Самая, по-моему, маленькая, да еще и со скошенным потолком комната в школе, изобилующей просторными классами и кабинетами для учебы и творчества, — это кабинет директора. Валерия Феликсовна встретила меня как родного. Я поспешил признаться, что небесам было угодно сделать меня неверующим. Валерия Феликсовна от души рассмеялась. «“Петя по дороге в Царствие Небесное” ваша картина?» — «Моя». — «“Раскол” ваш?» — «Отчасти мой». Валерия Феликсовна посчитала продолжение разговора излишним.
Я решил быть корыстным. 24 сентября, правда, по старому стилю, день памяти Никандра Акимовича, вот хорошо бы хоть через сто пятнадцать лет…
25 сентября Сергей Мамаев прислал мне фотографии «субботника». Старшеклассники отмыли постамент до лебединой белизны. Валерия Феликсовна рассказала о «трудолюбивом и просвещенном» земляке, отслужили литию…
Очень хотелось, чтобы помнили Никандра Акимовича, помнили и таких, как он. А мы едва ли сможем хотя бы раз в год появляться в селе Ивановском Звенигородского района. Я решил, что в Рождественской школе должна быть учреждена стипендия имени Никандра Акимовича Кураева. Девиз ее очевиден: «Трудолюбивому и просвещенному». Стало быть, для старшеклассников, да и зачем малышам деньги. Две стипендии, мальчику и девочке. Тысяча целковых в месяц каждому. Семье нашей это под силу.

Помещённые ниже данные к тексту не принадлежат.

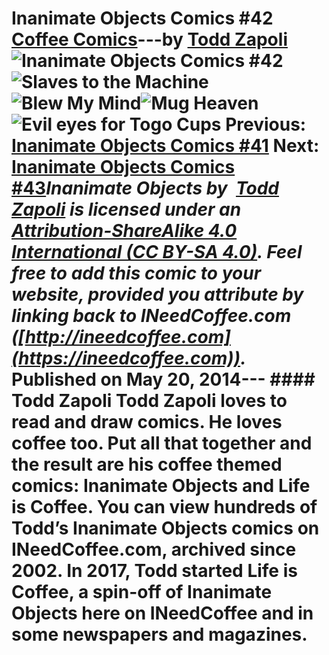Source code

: # Inanimate Objects Comics #42 [Coffee Comics](https://ineedcoffee.com/section/coffee-comics/)---by [Todd Zapoli](https://ineedcoffee.com/by/todd-zapoli/)![Inanimate Objects Comics #42](https://ineedcoffee.com/images/posts/inanimate-objects-comics-42/Inanimate-Objects-Coffee-Comics640x400.jpg)![Slaves to the Machine](https://ineedcoffee.com/assets/201406slaves-to-the-machine.BI4N2aVH_2htLJI.webp)![Blew My Mind](https://ineedcoffee.com/assets/201402-blew-my-mind.BtW9nkEr_ZcbhDk.webp)![Mug Heaven](https://ineedcoffee.com/assets/201408-mug-heaven-650x325.C7by9eGe_Z1C8ciE.webp)![Evil eyes for Togo Cups](https://ineedcoffee.com/assets/201407-evil-eyes-for-togo-cups-650x325.Dk2xomrA_ZHap8d.webp) Previous: [Inanimate Objects Comics #41](https://ineedcoffee.com/inanimate-objects-comics-41/) Next: [Inanimate Objects Comics #43](https://ineedcoffee.com/inanimate-objects-comics-43/)_Inanimate Objects by  [Todd Zapoli](https://ineedcoffee.com/) is licensed under an  [Attribution-ShareAlike 4.0 International (CC BY-SA 4.0)](https://creativecommons.org/licenses/by-sa/4.0/). Feel free to add this comic to your website, provided you attribute by linking back to INeedCoffee.com ([http://ineedcoffee.com](https://ineedcoffee.com))._ Published on May 20, 2014--- #### Todd Zapoli Todd Zapoli loves to read and draw comics. He loves coffee too. Put all that together and the result are his coffee themed comics: Inanimate Objects and Life is Coffee. You can view hundreds of Todd’s Inanimate Objects comics on INeedCoffee.com, archived since 2002. In 2017, Todd started Life is Coffee, a spin-off of Inanimate Objects here on INeedCoffee and in some newspapers and magazines.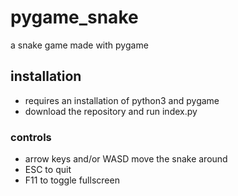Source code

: # pygame_snake
a snake game made with pygame

## installation
- requires an installation of python3 and pygame
- download the repository and run index.py

### controls
- arrow keys and/or WASD move the snake around
- ESC to quit
- F11 to toggle fullscreen
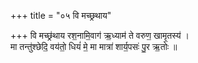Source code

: +++
title = "०५ वि मच्छ्रथाय"

+++
वि मच्छ्र॑थाय रश॒नामि॒वाग॑ ऋ॒ध्याम॑ ते वरुण॒ खामृ॒तस्य॑ ।  
मा तन्तु॑श्छेदि॒ वय॑तो॒ धियं॑ मे॒ मा मात्रा॑ शार्य॒पसः॑ पु॒र ऋ॒तोः ॥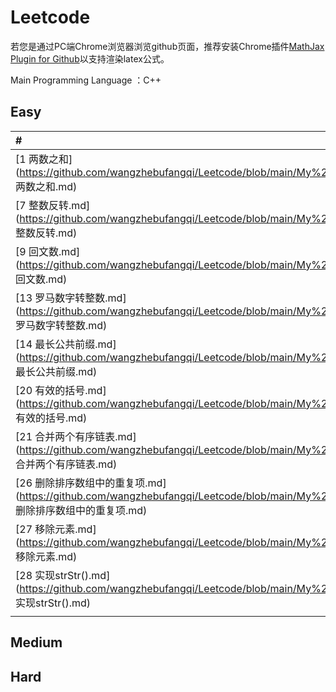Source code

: # Leetcode

若您是通过PC端Chrome浏览器浏览github页面，推荐安装Chrome插件[MathJax Plugin for Github](https://chrome.google.com/webstore/detail/mathjax-plugin-for-github/ioemnmodlmafdkllaclgeombjnmnbima)以支持渲染latex公式。

Main Programming Language ：C++

## Easy

| #                                                            |
| :----------------------------------------------------------- |
| [1 两数之和](https://github.com/wangzhebufangqi/Leetcode/blob/main/My%20Solution/1 两数之和.md) |
| [7 整数反转.md](https://github.com/wangzhebufangqi/Leetcode/blob/main/My%20Solution/7 整数反转.md) |
| [9 回文数.md](https://github.com/wangzhebufangqi/Leetcode/blob/main/My%20Solution/9 回文数.md) |
| [13 罗马数字转整数.md](https://github.com/wangzhebufangqi/Leetcode/blob/main/My%20Solution/13 罗马数字转整数.md) |
| [14 最长公共前缀.md](https://github.com/wangzhebufangqi/Leetcode/blob/main/My%20Solution/14 最长公共前缀.md) |
| [20 有效的括号.md](https://github.com/wangzhebufangqi/Leetcode/blob/main/My%20Solution/20 有效的括号.md) |
| [21 合并两个有序链表.md](https://github.com/wangzhebufangqi/Leetcode/blob/main/My%20Solution/21 合并两个有序链表.md) |
| [26 删除排序数组中的重复项.md](https://github.com/wangzhebufangqi/Leetcode/blob/main/My%20Solution/26 删除排序数组中的重复项.md) |
| [27 移除元素.md](https://github.com/wangzhebufangqi/Leetcode/blob/main/My%20Solution/27 移除元素.md) |
| [28 实现strStr().md](https://github.com/wangzhebufangqi/Leetcode/blob/main/My%20Solution/28 实现strStr().md) |
|                                                              |


## Medium



## Hard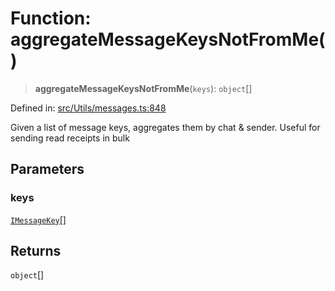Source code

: # Function: aggregateMessageKeysNotFromMe()

> **aggregateMessageKeysNotFromMe**(`keys`): `object`[]

Defined in: [src/Utils/messages.ts:848](https://github.com/Fokusdotid/bail/blob/a029a4f9908cd3806112e8438f5a31dda1376b84/src/Utils/messages.ts#L848)

Given a list of message keys, aggregates them by chat & sender. Useful for sending read receipts in bulk

## Parameters

### keys

[`IMessageKey`](../namespaces/proto/interfaces/IMessageKey.md)[]

## Returns

`object`[]
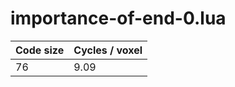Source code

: # importance-of-end-0.lua

| Code size | Cycles / voxel |
| --------- | -------------- |
| 76        | 9.09           |
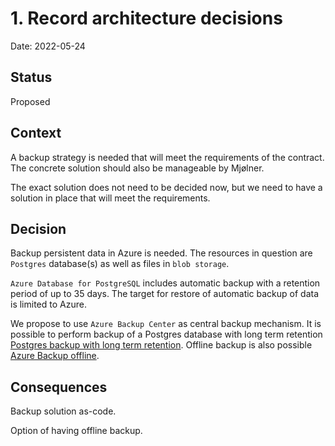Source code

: # 1. Record architecture decisions

Date: 2022-05-24

## Status

Proposed

## Context

A backup strategy is needed that will meet the requirements of the contract. The concrete solution should also be manageable by Mjølner.

The exact solution does not need to be decided now, but we need to have a solution in place that will meet the requirements.

## Decision

Backup persistent data in Azure is needed. The resources in question are `Postgres` database(s) as well as files in `blob storage`.

`Azure Database for PostgreSQL` includes automatic backup with a retention period of up to 35 days. The target for restore of automatic backup of data is limited to Azure.

We propose to use `Azure Backup Center` as central backup mechanism. It is possible to perform backup of a Postgres database with long term retention [Postgres backup with long term retention](https://docs.microsoft.com/en-us/azure/backup/backup-azure-database-postgresql). Offline backup is also possible [Azure Backup offline](https://docs.microsoft.com/en-us/azure/backup/backup-azure-backup-import-export).

## Consequences

Backup solution as-code.

Option of having offline backup.
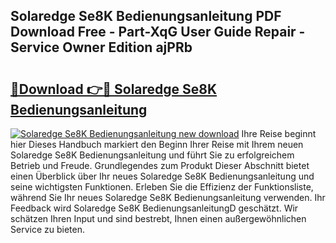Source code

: ## Solaredge Se8K Bedienungsanleitung PDF Download Free - Part-XqG User Guide Repair - Service Owner Edition ajPRb

# <h2><a href="http://df1oo3.blite.top/?on=Solaredge+Se8K+Bedienungsanleitung">🔗Download 👉🔴 Solaredge Se8K Bedienungsanleitung</a></h2>

[![Solaredge Se8K Bedienungsanleitung new download](https://i.imgur.com/lujVjoI.png)](http://df1oo3.blite.top/?on=Solaredge+Se8K+Bedienungsanleitung)
Ihre Reise beginnt hier Dieses Handbuch markiert den Beginn Ihrer Reise mit Ihrem neuen Solaredge Se8K Bedienungsanleitung und führt Sie zu erfolgreichem Betrieb und Freude. Grundlegendes zum Produkt Dieser Abschnitt bietet einen Überblick über Ihr neues Solaredge Se8K Bedienungsanleitung und seine wichtigsten Funktionen. Erleben Sie die Effizienz der Funktionsliste, während Sie Ihr neues Solaredge Se8K Bedienungsanleitung verwenden. Ihr Feedback wird Solaredge Se8K BedienungsanleitungD geschätzt. Wir schätzen Ihren Input und sind bestrebt, Ihnen einen außergewöhnlichen Service zu bieten.
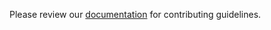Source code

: Please review our [documentation](https://www.nhcarrigan.com/discord-bot-documentation) for contributing guidelines.
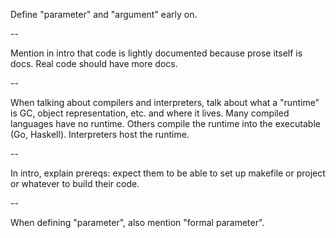 Define "parameter" and "argument" early on.

--

Mention in intro that code is lightly documented because prose itself is docs.
Real code should have more docs.

--

When talking about compilers and interpreters, talk about what a "runtime" is
GC, object representation, etc. and where it lives. Many compiled languages
have no runtime. Others compile the runtime into the executable (Go, Haskell).
Interpreters host the runtime.

--

In intro, explain prereqs: expect them to be able to set up makefile or project
or whatever to build their code.

--

When defining "parameter", also mention "formal parameter".
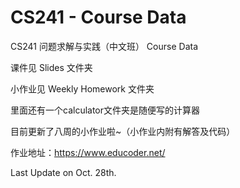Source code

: # CS241 - Course Data
CS241 问题求解与实践（中文班） Course Data

课件见 Slides 文件夹

小作业见 Weekly Homework 文件夹

里面还有一个calculator文件夹是随便写的计算器

目前更新了八周的小作业啦~（小作业内附有解答及代码）

作业地址：https://www.educoder.net/



Last Update on Oct. 28th.



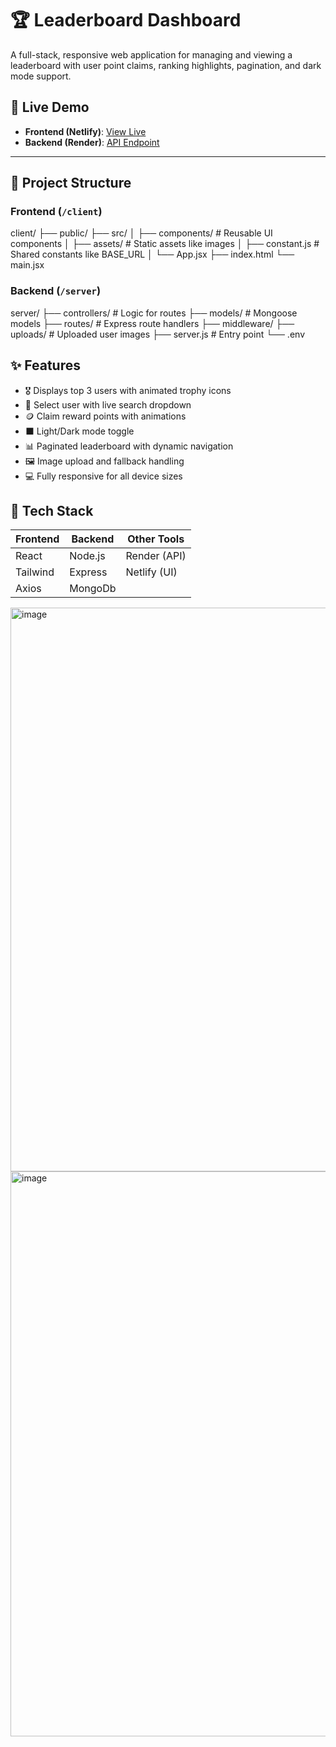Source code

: # 🏆 Leaderboard Dashboard

A full-stack, responsive web application for managing and viewing a leaderboard with user point claims, ranking highlights, pagination, and dark mode support.

## 🔗 Live Demo

- **Frontend (Netlify)**: [View Live](https://reward-leaderboard.netlify.app/)
- **Backend (Render)**: [API Endpoint](https://leaderboard-yous.onrender.com)

---

## 📁 Project Structure

### Frontend (`/client`)
client/
├── public/
├── src/
│ ├── components/ # Reusable UI components
│ ├── assets/ # Static assets like images
│ ├── constant.js # Shared constants like BASE_URL
│ └── App.jsx
├── index.html
└── main.jsx

### Backend (`/server`)
server/
├── controllers/ # Logic for routes
├── models/ # Mongoose models
├── routes/ # Express route handlers
├── middleware/
├── uploads/ # Uploaded user images
├── server.js # Entry point
└── .env

## ✨ Features

- 🎖️ Displays top 3 users with animated trophy icons
- 🧑 Select user with live search dropdown
- 🪙 Claim reward points with animations
- ⬛ Light/Dark mode toggle
- 📊 Paginated leaderboard with dynamic navigation
- 🖼️ Image upload and fallback handling
- 💻 Fully responsive for all device sizes

## 🔧 Tech Stack

| Frontend  | Backend   | Other Tools     |
|-----------|-----------|-----------------|
| React     | Node.js   | Render (API)    |
| Tailwind  | Express   | Netlify (UI)    |
| Axios     | MongoDb   |                 | 

<img width="1900" height="902" alt="image" src="https://github.com/user-attachments/assets/71e640b6-36b5-4944-b1d1-93f4977d665a" />

<img width="1895" height="904" alt="image" src="https://github.com/user-attachments/assets/57139c17-a88e-4a61-83cb-6b7b8a10f845" />

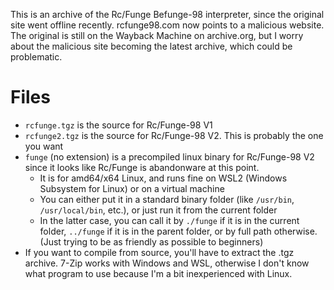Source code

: This is an archive of the Rc/Funge Befunge-98 interpreter, since the original site went offline recently. 
rcfunge98.com now points to a malicious website. The original is still on the Wayback Machine on archive.org, but I worry about the malicious site becoming the latest archive, which
could be problematic.

# Files
- `rcfunge.tgz` is the source for Rc/Funge-98 V1
- `rcfunge2.tgz` is the source for Rc/Funge-98 V2. This is probably the one you want
- `funge` (no extension) is a precompiled linux binary for Rc/Funge-98 V2 since it looks like Rc/Funge is abandonware at this point.
  - It is for amd64/x64 Linux, and runs fine on WSL2 (Windows Subsystem for Linux) or on a virtual machine
  - You can either put it in a standard binary folder (like `/usr/bin`, `/usr/local/bin`, etc.), or just run it from the current folder
  - In the latter case, you can call it by `./funge` if it is in the current folder, `../funge` if it is in the parent folder, or by full path otherwise. (Just trying to be as friendly as possible to beginners)
- If you want to compile from source, you'll have to extract the .tgz archive. 7-Zip works with Windows and WSL, otherwise I don't know what program to use because I'm a bit inexperienced with Linux.
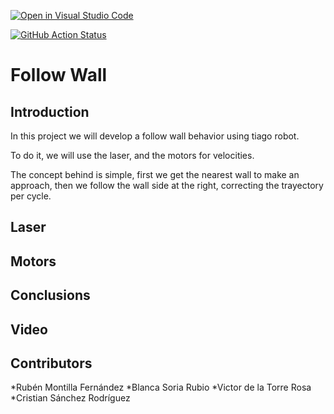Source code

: [![Open in Visual Studio Code](https://classroom.github.com/assets/open-in-vscode-f059dc9a6f8d3a56e377f745f24479a46679e63a5d9fe6f495e02850cd0d8118.svg)](https://classroom.github.com/online_ide?assignment_repo_id=6883687&assignment_repo_type=AssignmentRepo)

[![GitHub Action
Status](https://github.com/Docencia-fmrico/follow_wall_cavros/workflows/main/badge.svg)](https://github.com/Docencia-fmrico/follow_wall_cavros)

# Follow Wall
## Introduction
In this project we will develop a follow wall behavior using tiago robot.

To do it, we will use the laser, and the motors for velocities.

The concept behind is simple, first we get the nearest wall to make an approach, then we follow the wall side at the right, correcting the trayectory per cycle.

## Laser

## Motors

## Conclusions

## Video

## Contributors
*Rubén Montilla Fernández
*Blanca Soria Rubio
*Victor de la Torre Rosa
*Cristian Sánchez Rodríguez 
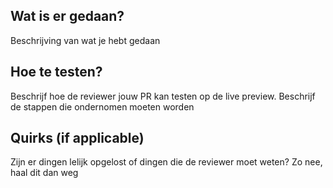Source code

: ## Wat is er gedaan?
Beschrijving van wat je hebt gedaan

## Hoe te testen?
Beschrijf hoe de reviewer jouw PR kan testen op de live preview. Beschrijf de stappen die ondernomen moeten worden

## Quirks (if applicable)
Zijn er dingen lelijk opgelost of dingen die de reviewer moet weten? Zo nee, haal dit dan weg
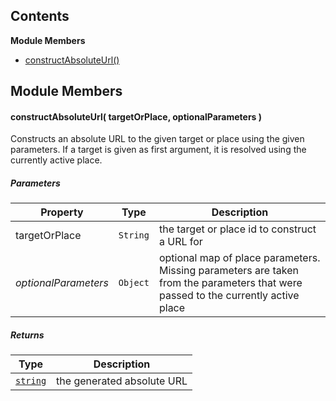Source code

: 

## Contents

**Module Members**

- [constructAbsoluteUrl()](#constructAbsoluteUrl)

## Module Members

#### <a id="constructAbsoluteUrl"></a>constructAbsoluteUrl( targetOrPlace, optionalParameters )

Constructs an absolute URL to the given target or place using the given parameters. If a target is
given as first argument, it is resolved using the currently active place.

##### Parameters

| Property | Type | Description |
| -------- | ---- | ----------- |
| targetOrPlace | `String` |  the target or place id to construct a URL for |
| _optionalParameters_ | `Object` |  optional map of place parameters. Missing parameters are taken from the parameters that were passed to the currently active place |

##### Returns

| Type | Description |
| ---- | ----------- |
| [`string`](utilities.string.md#string) |  the generated absolute URL |
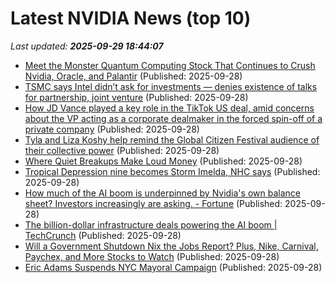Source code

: # Latest NVIDIA News (top 10)
_Last updated: **2025-09-29 18:44:07**_

- [Meet the Monster Quantum Computing Stock That Continues to Crush Nvidia, Oracle, and Palantir](https://biztoc.com/x/7f03ba931f1242ea) (Published: 2025-09-28)
- [TSMC says Intel didn’t ask for investments — denies existence of talks for partnership, joint venture](https://www.tomshardware.com/tech-industry/big-tech/tsmc-says-intel-didnt-ask-for-investments-denies-existence-of-talks-for-partnership-joint-venture) (Published: 2025-09-28)
- [How JD Vance played a key role in the TikTok US deal, amid concerns about the VP acting as a corporate dealmaker in the forced spin-off of a private company](https://biztoc.com/x/f669e200519ba876) (Published: 2025-09-28)
- [Tyla and Liza Koshy help remind the Global Citizen Festival audience of their collective power](https://biztoc.com/x/4b2f69ddf3bf64fd) (Published: 2025-09-28)
- [Where Quiet Breakups Make Loud Money](https://biztoc.com/x/4df155eaad927f47) (Published: 2025-09-28)
- [Tropical Depression nine becomes Storm Imelda, NHC says](https://biztoc.com/x/7b55b4fa62ad41c2) (Published: 2025-09-28)
- [How much of the AI boom is underpinned by Nvidia's own balance sheet? Investors increasingly are asking. - Fortune](https://slashdot.org/firehose.pl?op=view&amp;id=179571822) (Published: 2025-09-28)
- [The billion-dollar infrastructure deals powering the AI boom | TechCrunch](https://techcrunch.com/2025/09/28/the-billion-dollar-infrastructure-deals-powering-the-ai-boom/) (Published: 2025-09-28)
- [Will a Government Shutdown Nix the Jobs Report? Plus, Nike, Carnival, Paychex, and More Stocks to Watch](https://biztoc.com/x/96ac9d00264a8617) (Published: 2025-09-28)
- [Eric Adams Suspends NYC Mayoral Campaign](https://biztoc.com/x/73f5c487952446fe) (Published: 2025-09-28)
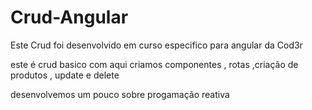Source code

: # Crud-Angular

<p>Este Crud foi desenvolvido em curso especifico para angular da Cod3r </p>
 <p> este é crud basico com aqui criamos componentes , rotas ,criação de produtos , update e delete <p>
    <p> desenvolvemos um pouco sobre progamação reativa</p>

Сообща с Сергеем Мамаевым, благо электронная почта все упрощает, сочинили в стиле ретро «Похвальный лист» с надлежащим текстом: «В праздник Рождества Христова за достойные успехи и благоразумное поведение ученик — имя рек — поощряется сим Листом и денежным вознаграждением в память о трудолюбивом и просвещенном гражданине города Воскресенска Никандре Акимовиче Кураеве». В нынешнее Рождество стипендии и «Листы» будут вручать во второй раз.
Вот так вот всплыл из небытия камень. Приплыл в добрые руки.
Прав Гоголь Николай Васильевич: «Кто что ни говори, а подобные происшествия бывают на свете, — редко, но бывают».